GO ASK ALICE “Alice In Wonderland”, reviewed
by Gregory A. Butler
Back in 1985, cartoonist Alison Bechdel came up with a simple test to determine if a film was pro feminist; 1) It has to have at least two women in it, 2) who talk to each other, 3) about something besides a man.
Sadly, many Hollywood blockbusters fail the Bechdel Test.
But Tim Burton’s “Alice In Wonderland” is NOT one of those films – it passes the test with flying colors.
That unique auteur and screenwriter Linda Wolverton updated Lewis Carol’s famed stories, “Alice’s Adventures in Wonderland” and “Through the Looking Glass”, to have Alice Kingsleigh (young and very talented Australian actor Mia Wasikowska) returning to Wonderland 13 years after her original adventures.
Alice is 19 now (unmarried and, by the reactionary standards of the day, virtually an “old maid” doomed to a life of spinsterhood), but, at the elaborate stiff Victorian garden party where she was supposed to announce her engagement to some lame upper class guy, the White Rabbit (the voice of Michael Sheen) comes to her rescue and leads her back down the rabbit hole.
Alice (who throughout most of the film thinks this is one long dream) revisits the sites of her childhood adventures – in front of a truly amazing part live action part CGI backdrop channeled straight from the wild imagination of the great Tim Burton – but with a whole new adult twist.
Every step of the way, Alice is challenging the straightjacket (or more accurately, corset) that suffocated the will and imagination of women in 19th century England – symbolized in part by the frantic effort of all the characters to cover her nude body when her size changes and she outgrows – or outshrinks – her outfits.
The film climaxes with Alice becomes her own “knight in shining armor”, becomes the champion of the White Queen (Anne Hathaway) and takes on Jabberwocky (the voice of the great Christopher Lee), the monster of the evil Red Queen (Helena Bonham Carter with an unbelievable makeup job).
In the end, despite the pleas of the Mad Hatter (Johnny Depp) that she stay on, Alice returns home, ready to forge an independent path in live in an era when respectable young ladies just didn’t do that!
All in all, Alice In Wonderland is an amazing film – right up there with Tim Burton’s best – and, in an age when women are still second class citizens in the motion picture world, it shows that you can make a film about women where it isn’t all about husband hunting – yes, the ladies can be adventurers and heroes too!
On a scale of 1 to 10 (one is unwatchably bad – 10 is incredibly awesome) I give Alice In Wonderland a 9.96
Also, if you live in the greater New York City metropolitan area, I urge you to get down to the Museum of Modern Art before April 26, to see the Tim Burton exhibition. It’s a retrospective of his career from childhood, through his years at Disney right up to Alice In Wonderland it has to be seen to be believed.

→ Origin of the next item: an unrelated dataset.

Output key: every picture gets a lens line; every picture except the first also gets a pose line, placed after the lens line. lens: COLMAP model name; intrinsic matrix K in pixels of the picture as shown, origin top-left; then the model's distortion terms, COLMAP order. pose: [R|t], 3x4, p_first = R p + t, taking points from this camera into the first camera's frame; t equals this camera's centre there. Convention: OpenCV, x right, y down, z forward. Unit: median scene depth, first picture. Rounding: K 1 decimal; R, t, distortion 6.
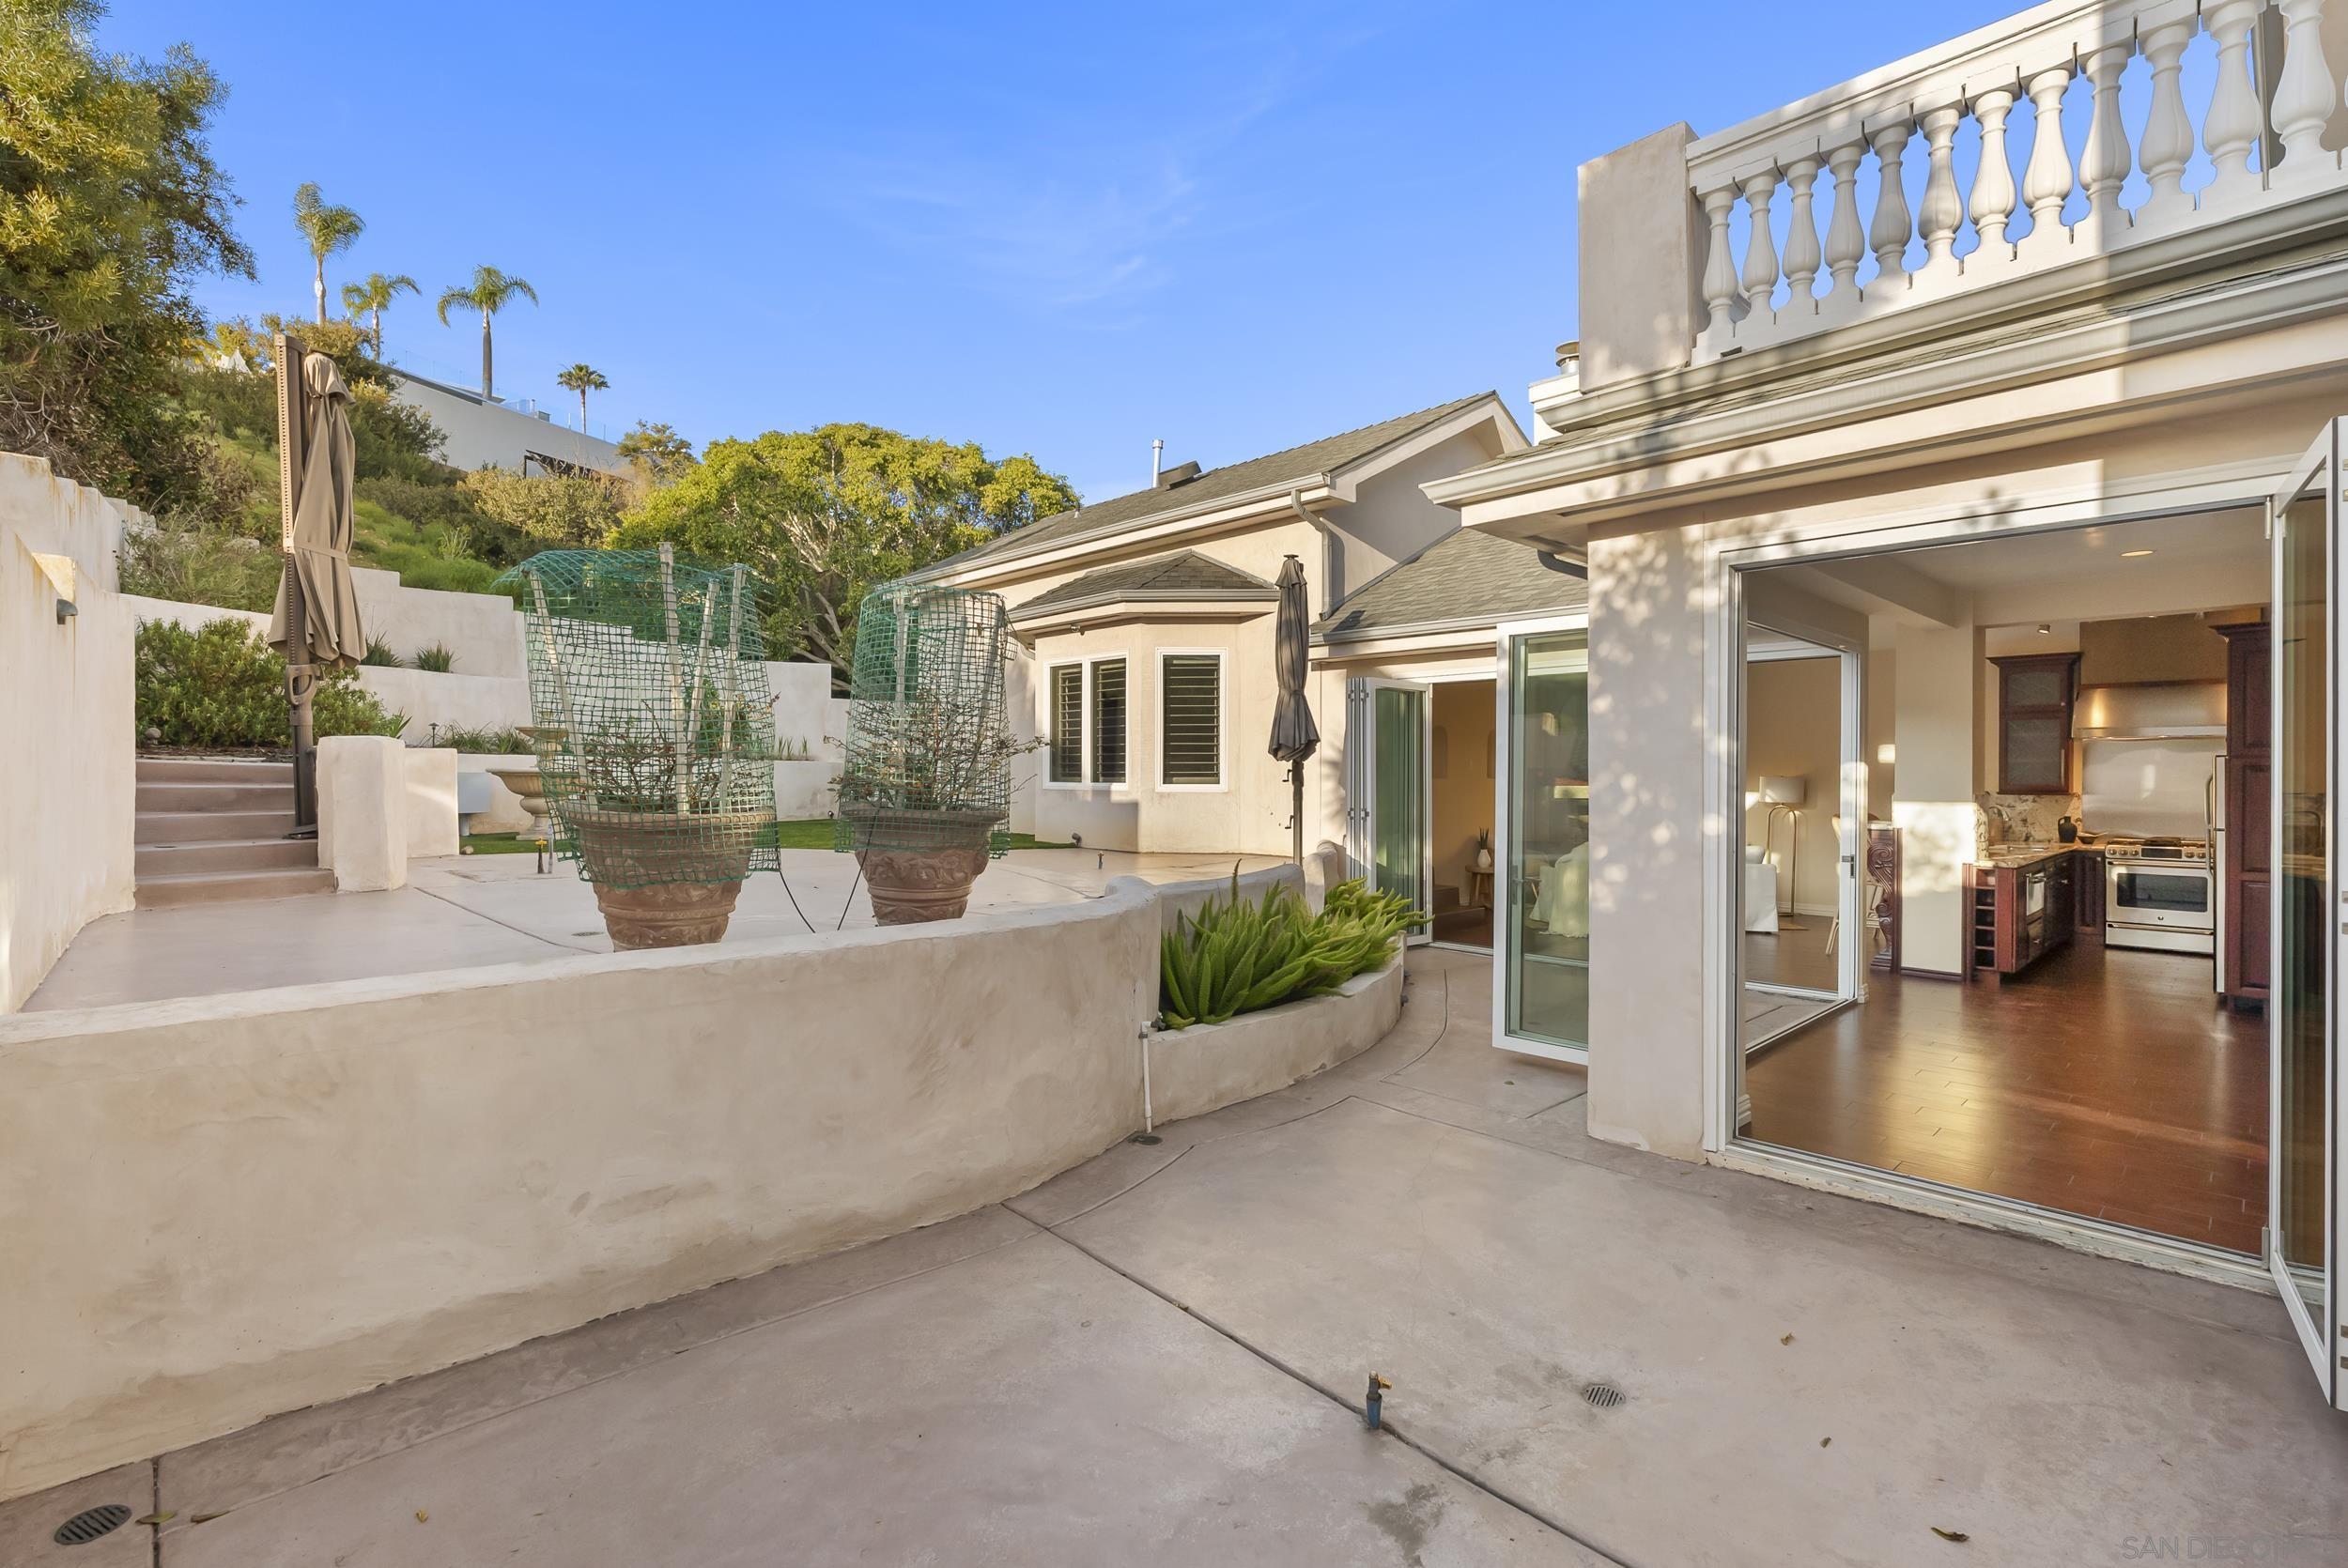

It’s only $ 20 bucks and, because so many folks want to see it, you’ll have to register for tickets online: http://www.moma.org/visit/calendar/exhibitions/313 but you owe it to yourself to check it out!
A few quick thoughts on the 82nd Academy Awards (or at least the Big Six – do you really care about the other Oscars?):
ACTRESS IN A SUPPORTING ROLE: as much as I like Mo’Nique as an actress, “Precious” is a deeply racist and offensive film (all the moreso because African Americans produced and directed this vile piece of poverty porn that demonized poor African Americans so harshly) so I really cannot support her here.
ACTOR IN A SUPPORTING ROLE: “Inglorious Basterds” was an amazing film, and Christoph Weitz did a great job playing the Nazi villain role. This Austrian TV actor – in his first major English speaking role – did the job and did it well, he deserves the statuette.
ACTRESS IN A LEADING ROLE: my objection is the same as with Mo’Nique – Sandra Bullock is a great performer, but “The Blind Side” was a very racist movie, so I can’t support her here.
ACTOR IN A LEADING ROLE: Jeff Bridges was good in “Crazy Heart”, but George Clooney was far superior in “Up in the Air” – Clooney should have been the one with the little statue.
DIRECTOR: Katheryn Bigelow (“The Hurt Locker”) made history as the first woman director to ever get the statuette (and that’s kind of pathetic that it took this long) – AND she beat out her ex husband, James Cameron (“Avatar”)!
And just a few seconds later…
BEST PICTURE: …”The Hurt Locker” beat “Avatar” and 8 other pictures – and it deserved it, a simple story about men and war – showing the triumphs and tears of 3 US Army bomb disposal technicians in Baghdad. I’m actually happier that “Avatar” lost – yeah, it made more money, but as an artwork it’s all big bucs and technology, at the expense of character development, plot and storyline.
Big ups to Ms Bigelow – and to all the other winners.